> **EXERCISE BRIEF**
Please answer from the Shulgan-Tash Cave folklore text below: what condition is placed on Haoban after he receives his gifts?

> **EXCERPTED TEXT**
/---
There exists a significant amount of folklore related to the Shulgan-Tash Cave. The most striking thing is that the main actions in many ancient tales and other folklore works are tied to Shulgan-Tash Cave or the Shulgan lake as soon as possible. And it is no coincidence that both the cave and the lake in them carry the name of the owner of the underworld (underwater king) Shulgen.

Shulgen is one of the major negative characters of Bashkir epic poetry (such as Ural-Batyr, Akbuzat, Kara-Yurga, Akhak Kola, and others). According to legend, Lake Shulgen formed from the remnants of the Flood Sea, arranged by the Div (Giant) and Shulgen after being hit by the staff of the earth. One such account is found in Akbuzat, which states: "When the water padishah (King) lost the battle, he found a bottomless pool and dived into this lake. The lake became known as SHULGEN."

The epics Akbuzat and the Ural-Batyr describe sacrifice of a human to Lake Shulgan. A beautiful girl was presented to the padishah of the underwater (underground) world (Rychkov found a "dry human head" while visiting the cave in 1760).

In many legends and traditions of the Bashkirs, Lake Shulgan plays a prominent role. For instance, all events in Akbuzat are developed exactly around this lake. On the surface of the lake at full moon appears the girl Narcas in the image of the gold duck. A young hunter, Haoban, receives a gift from her: the horse Akbuzat (Toolpar with wings) and countless herds of livestock. The only condition for Haoban is that he is forbidden from turning back to look at the lake after receiving his gifts. However, afraid of the storm caused by the animals' emergence from Lake Toolpar, Haoban looked back and the animals all disappeared into the lake again.
\---
Stored data entries
/---
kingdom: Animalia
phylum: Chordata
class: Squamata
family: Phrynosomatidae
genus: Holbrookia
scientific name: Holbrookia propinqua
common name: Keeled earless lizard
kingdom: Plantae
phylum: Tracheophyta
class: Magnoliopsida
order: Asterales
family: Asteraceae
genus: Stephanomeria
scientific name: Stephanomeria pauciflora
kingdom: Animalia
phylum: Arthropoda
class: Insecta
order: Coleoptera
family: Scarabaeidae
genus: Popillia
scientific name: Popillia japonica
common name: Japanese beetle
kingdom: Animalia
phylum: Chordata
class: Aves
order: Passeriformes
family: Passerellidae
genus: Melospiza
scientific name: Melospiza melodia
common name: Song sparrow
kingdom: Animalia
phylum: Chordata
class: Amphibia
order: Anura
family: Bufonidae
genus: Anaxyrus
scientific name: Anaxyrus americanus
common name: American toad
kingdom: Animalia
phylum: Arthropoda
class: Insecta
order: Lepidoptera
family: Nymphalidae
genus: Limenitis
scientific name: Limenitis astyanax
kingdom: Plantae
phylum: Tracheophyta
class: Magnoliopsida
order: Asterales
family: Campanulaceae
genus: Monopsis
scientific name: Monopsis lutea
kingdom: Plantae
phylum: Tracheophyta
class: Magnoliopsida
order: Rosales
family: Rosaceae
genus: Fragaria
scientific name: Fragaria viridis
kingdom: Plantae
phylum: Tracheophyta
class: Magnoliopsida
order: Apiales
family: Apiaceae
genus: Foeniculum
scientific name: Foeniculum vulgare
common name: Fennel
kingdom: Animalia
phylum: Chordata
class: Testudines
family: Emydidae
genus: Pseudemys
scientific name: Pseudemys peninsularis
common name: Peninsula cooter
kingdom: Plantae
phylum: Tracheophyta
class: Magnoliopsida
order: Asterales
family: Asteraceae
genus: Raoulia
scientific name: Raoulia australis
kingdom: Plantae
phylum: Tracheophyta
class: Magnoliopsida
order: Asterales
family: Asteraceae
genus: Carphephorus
\---
> **WRITTEN ANSWER**
He is forbidden from turning back to look at the lake.